Some Device Makers Continue to Utilize Preemption to Have Litigation Dismissed
Medtronic and Stryker attempted to have a lawsuit dismissed over their bone protein products and involved the off-label marketing of Stryker’s OP-1 Putty that was used with its Calstrux bone filler and Medtronic’s Infuse bone graft. In another case, Medtronic sought reconsideration of a ruling involving Infuse. In both cases, the justices ruled that preemption did not apply.
Most recently, the Supreme Court denied an order in a lawsuit brought against Medtronic that may help to stop the use of federal preemption in lawsuits brought over medical devices. The lawsuit involved was brought by a now-deceased man who allegedly became a paraplegic following surgery in which pain medication was infused into his spine. In this case, Medtronic was accused of neglecting to advise federal regulators about prior issues with its SynchroMed EL pump and catheter.
Medtronic argued that patients may not utilize state law to sue device makers for alleged violations of duty under federal law, according to Bloomberg News. The Appeals Court rejected the argument, which allowed the lawsuit to continue under Arizona state law.

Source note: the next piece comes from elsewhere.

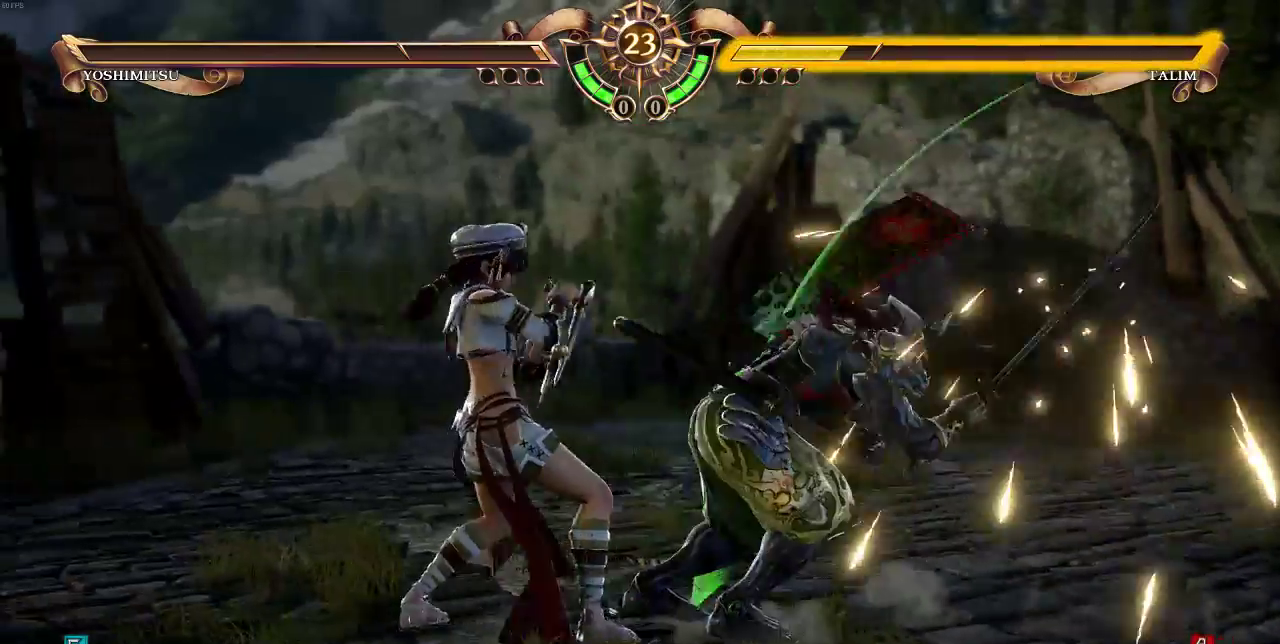
{"dt_ms": 500, "buttons": ["DPAD_RIGHT"], "events": [[417, "DPAD_RIGHT", "down"], [417, "DPAD_UP", "up"]]}
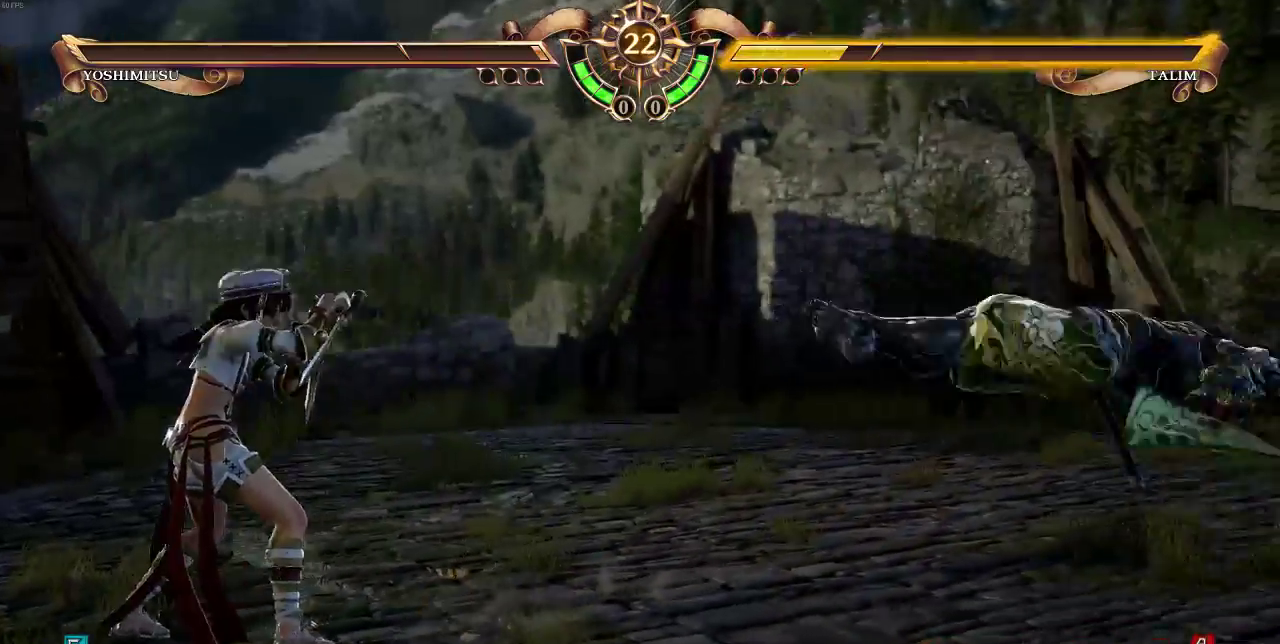
{"dt_ms": 500, "buttons": ["DPAD_RIGHT"], "events": []}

Earlier Supreme Court decisions interpreted the federal law concerning medical device approval as limiting the types of lawsuits that may be brought, but a ruling in 2008 found that device makers may not be subject to “additional requirements under state product liability law,” Bloomberg News reported. In other words, individuals may sue under state rules deemed to be “parallel” to federal requirements. This most recent lawsuit, according to the Court of Appeals in San Francisco, found that the failure-to-warn claims were not preempted by the FDA’s supervision of medical devices and, therefore, met the requirements and is now able to proceed.
Medtronic has long sought to have a number of courts across the country stop the device maker from being sued over federal preemption in every claim that has involved devices that received Premarket Approval (PMA) by the U.S. Food and Drug Administration (FDA). Experts believe that Medtronic was seeking to resolve a gap in its litigation strategy by filing numerous preemption motions nationwide.
Preemption Attempts Met with Minimal Success
Medtronic had been using the preemption argument in a number of courts with minimal success and mounting lawsuits have rejected the review of applicable state law and statutes, including at least three other Circuit Courts of Appeal. The device maker also claimed the Court’s denial in two prior cases was meaningless in an attempt to skirt the views of the Solicitor General of the United States. The Supreme Court seeks out these views on these types of requests to review cases. Many see these moves as burdening the Court system with frivolous motions with no legal basis.
If the FDA does not specifically provide for a preemption of a medical device, then that device is not covered under legal preemption. If a device does have specific preemption from the FDA, state court actions may be maintained if device makers are just looking for restitution on state claims that are parallel to federal requirements and that do not seek to change federal requirements.